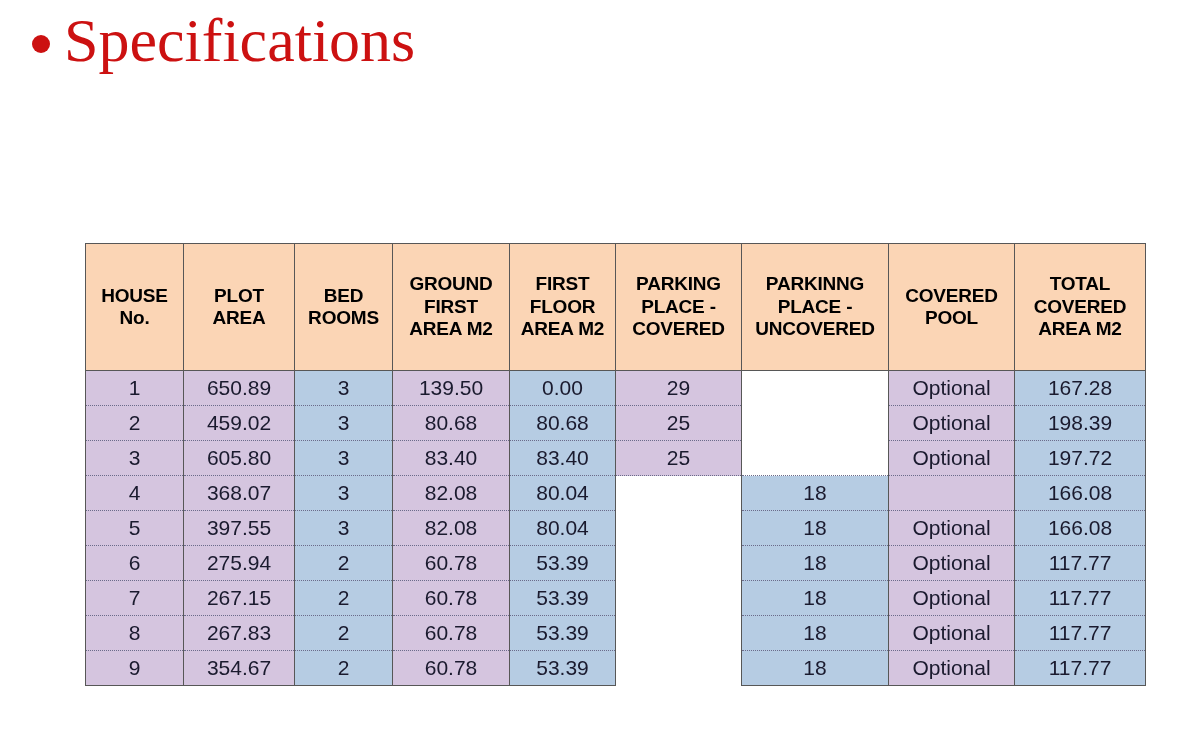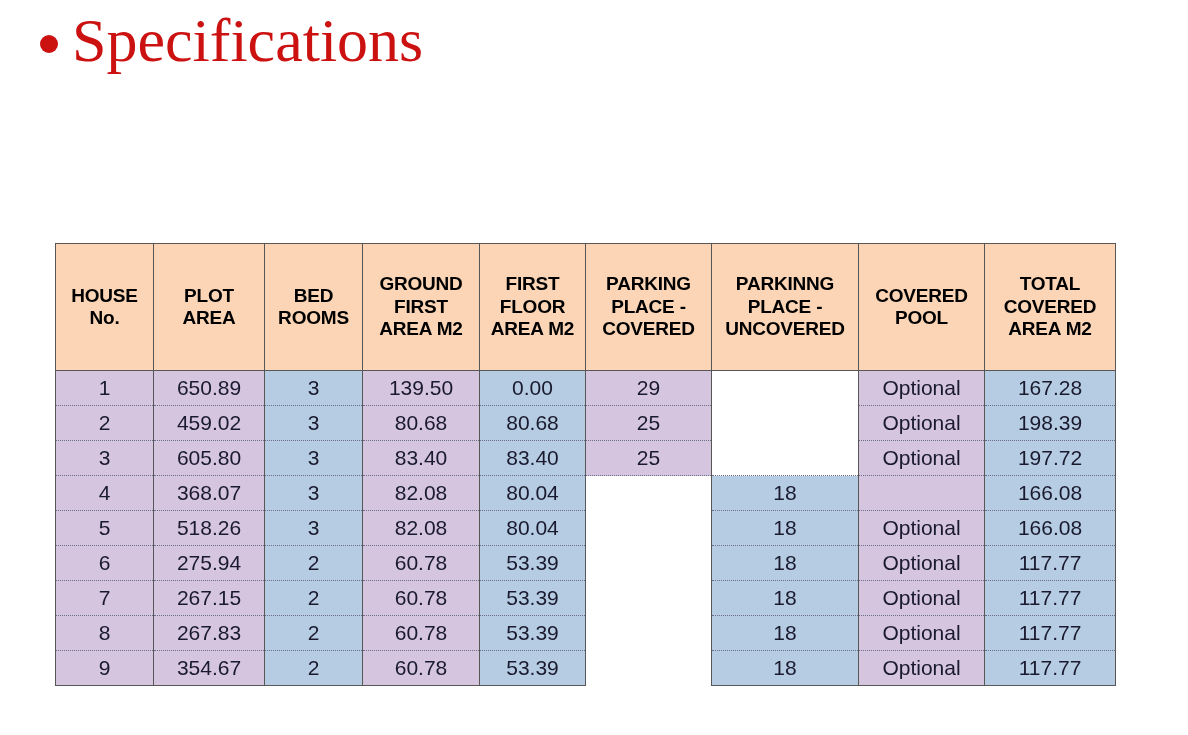--- a/index.html
+++ b/index.html
@@ -11,21 +11,21 @@
     width: 1188px;
     height: 735px;
     position: relative;
     overflow: hidden;
     font-family: "Liberation Sans", sans-serif;
   }
 
   
   #title-row {
     position: absolute;
-    left: 40px;
+    left: 32px;
     top: 8px;
     display: flex;
     align-items: center;
     gap: 14px;
   }
   #title-bullet {
     width: 18px;
     height: 18px;
     border-radius: 50%;
     background: #CC1111;
@@ -37,21 +37,21 @@
     font-size: 62px;
     line-height: 1.05;
     color: #CC1111;
     font-weight: 400;
     white-space: nowrap;
   }
 
   
   #spec-table-wrap {
     position: absolute;
-    left: 55px;
+    left: 85px;
     top: 243px;
     width: 1060px;
   }
   table.spec {
     border-collapse: collapse;
     table-layout: fixed;
     width: 1060px;
     background: #ffffff;
   }
   table.spec col.c0  { width: 98px;  }
@@ -215,21 +215,21 @@
           <td class="fill-blue">3</td>
           <td class="fill-purple">82.08</td>
           <td class="fill-blue">80.04</td>
           <td class="fill-none"></td>
           <td class="fill-blue">18</td>
           <td class="fill-purple"></td>
           <td class="fill-blue">166.08</td>
         </tr>
         <tr class="datarow">
           <td class="fill-purple">5</td>
-          <td class="fill-purple">518.26</td>
+          <td class="fill-purple">397.55</td>
           <td class="fill-blue">3</td>
           <td class="fill-purple">82.08</td>
           <td class="fill-blue">80.04</td>
           <td class="fill-none"></td>
           <td class="fill-blue">18</td>
           <td class="fill-purple">Optional</td>
           <td class="fill-blue">166.08</td>
         </tr>
         <tr class="datarow">
           <td class="fill-purple">6</td>

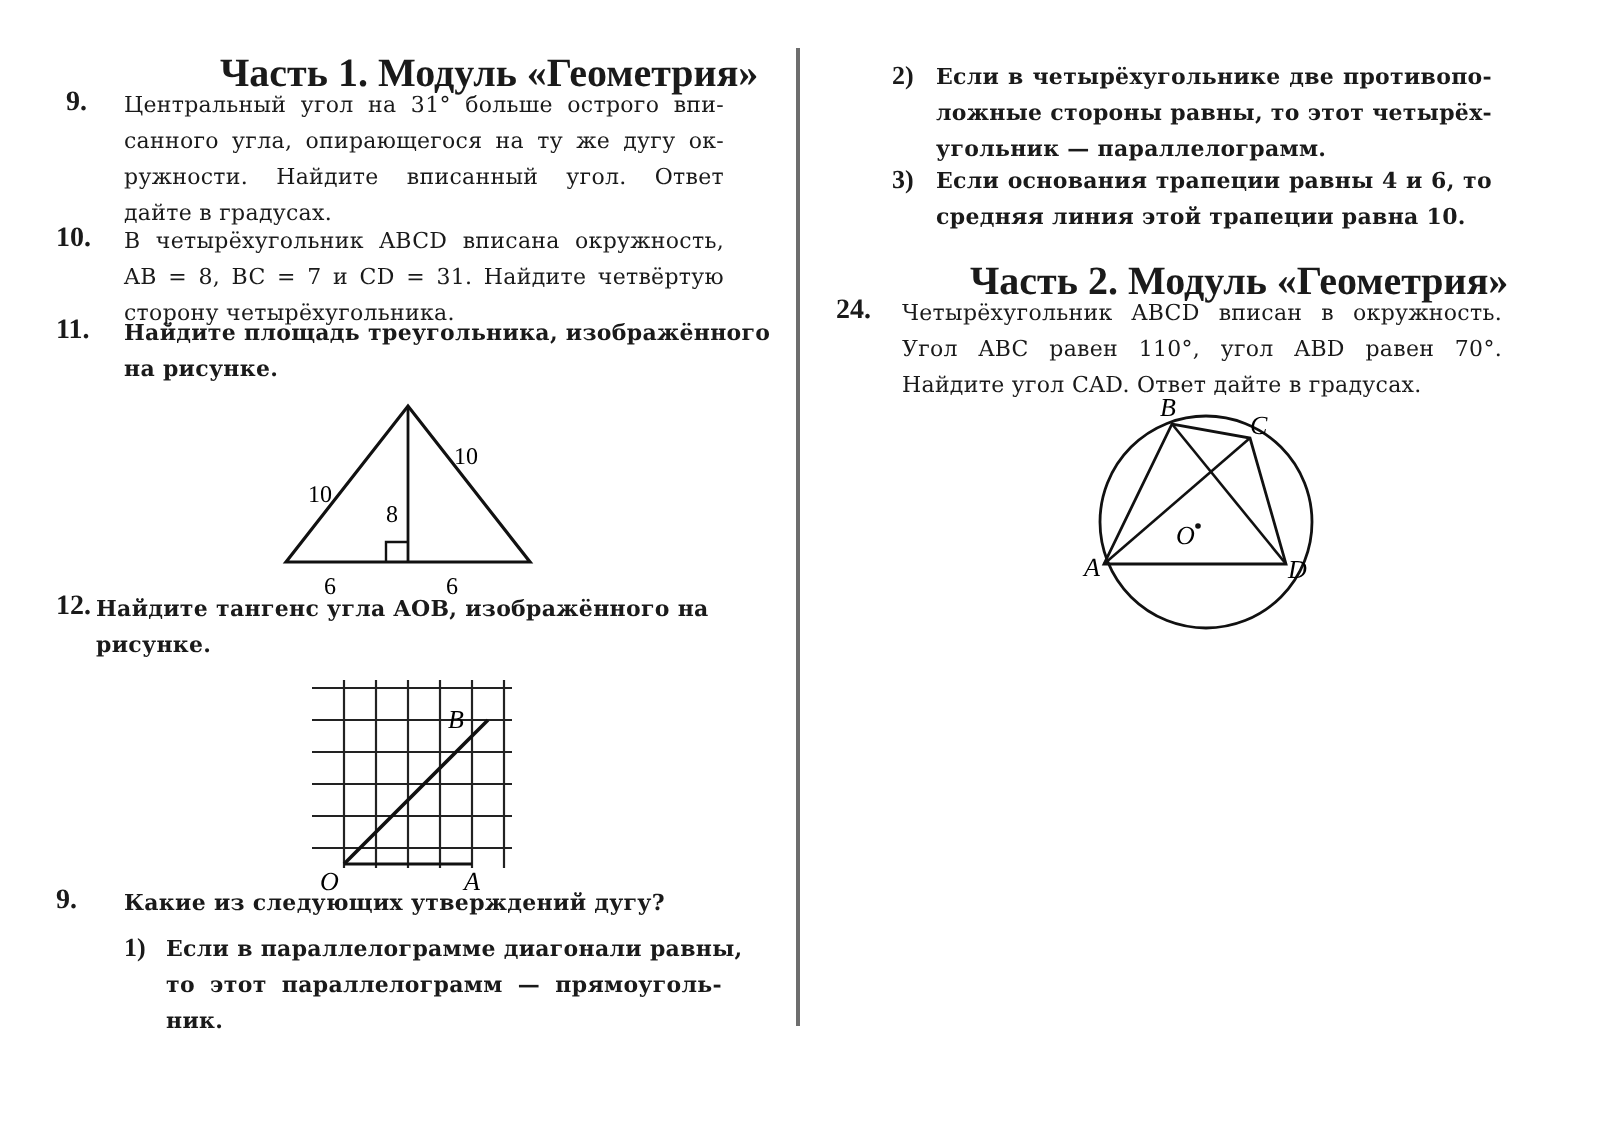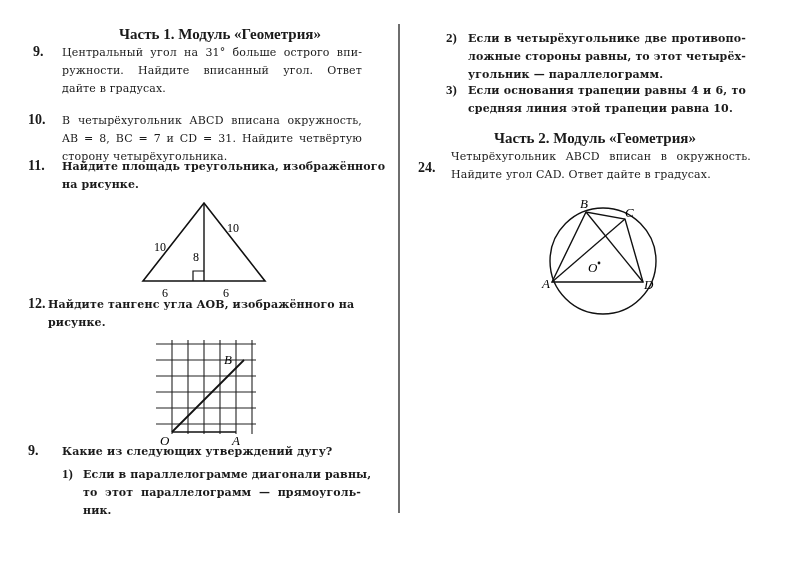--- a/index.html
+++ b/index.html
@@ -6,21 +6,21 @@
   body {
     width: 800px; height: 566px; background: #ffffff; position: relative; overflow: hidden;
     font-family: "DejaVu Serif", "Liberation Serif", serif; color: #1a1a1a;
   }
   .col { position: absolute; top: 0; }
   .left { left: 0; width: 400px; }
   .right { left: 400px; width: 400px; }
   .divider { position: absolute; left: 398px; top: 24px; width: 2px; height: 489px; background: #6e6e6e; }
   .heading {
     position: absolute; font-family: "Liberation Serif", serif; font-weight: bold;
-    font-size: 15px; text-align: center; white-space: nowrap;
+    font-size: 20px; text-align: center; white-space: nowrap;
   }
   .num {
     position: absolute; font-family: "Liberation Serif", serif; font-weight: bold; font-size: 14px;
   }
   .txt {
     position: absolute; font-size: 11px; line-height: 18px; letter-spacing: 0.15px;
     text-align: justify;
   }
   .txt.bold { font-weight: bold; }
   .txt .line { display: block; text-align-last: justify; white-space: nowrap; }
@@ -30,20 +30,21 @@
 </style>
 </head>
 <body>
 
 <div class="col left">
   <div class="heading" style="left:110px; top:26px; width:220px;">Часть 1. Модуль «Геометрия»</div>
 
   <div class="num" style="left:33px; top:44px;">9.</div>
   <div class="txt" style="left:62px; top:44px; width:300px;">
     <span class="line">Центральный угол на 31° больше острого впи-</span>
+    <span class="line">санного угла, опирающегося на ту же дугу ок-</span>
     <span class="line">ружности. Найдите вписанный угол. Ответ</span>
     <span class="line last">дайте в градусах.</span>
   </div>
 
   <div class="num" style="left:28px; top:112px;">10.</div>
   <div class="txt" style="left:62px; top:112px; width:300px;">
     <span class="line">В четырёхугольник ABCD вписана окружность,</span>
     <span class="line">AB = 8, BC = 7 и CD = 31. Найдите четвёртую</span>
     <span class="line last">сторону четырёхугольника.</span>
   </div>
@@ -115,23 +116,24 @@
     <span class="line last">угольник — параллелограмм.</span>
   </div>
   <div class="num" style="left:46px; top:82px; font-size:13px;">3)</div>
   <div class="txt bold" style="left:68px; top:82px; width:278px;">
     <span class="line">Если основания трапеции равны 4 и 6, то</span>
     <span class="line last">средняя линия этой трапеции равна 10.</span>
   </div>
 
   <div class="heading" style="left:85px; top:130px; width:220px;">Часть 2. Модуль «Геометрия»</div>
 
-  <div class="num" style="left:18px; top:148px;margin-top:12px;">24.</div>
+  <div class="num" style="left:18px; top:148px;">24.</div>
   <div class="txt" style="left:51px; top:148px; width:300px;">
     <span class="line">Четырёхугольник ABCD вписан в окружность.</span>
+    <span class="line">Угол ABC равен 110°, угол ABD равен 70°.</span>
     <span class="line last">Найдите угол CAD. Ответ дайте в градусах.</span>
   </div>
 
   <svg class="fig" style="left:130px; top:192px;" width="145" height="130" viewBox="0 0 145 130">
     <circle cx="73" cy="69" r="53" fill="none" stroke="#111" stroke-width="1.4"></circle>
 
     <polygon points="22,90 56,20 95,27 113,90" fill="none" stroke="#111" stroke-width="1.4"></polygon>
     <line x1="22" y1="90" x2="95" y2="27" stroke="#111" stroke-width="1.3"></line>
     <line x1="56" y1="20" x2="113" y2="90" stroke="#111" stroke-width="1.3"></line>
     <circle cx="69" cy="71" r="1.4" fill="#111"></circle>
──────────
» **Action item**: Look over the listing above and copy each line that contains "display".

» **Reply**:
     display: flex;
   .txt .line { display: block; text-align-last: justify; white-space: nowrap; }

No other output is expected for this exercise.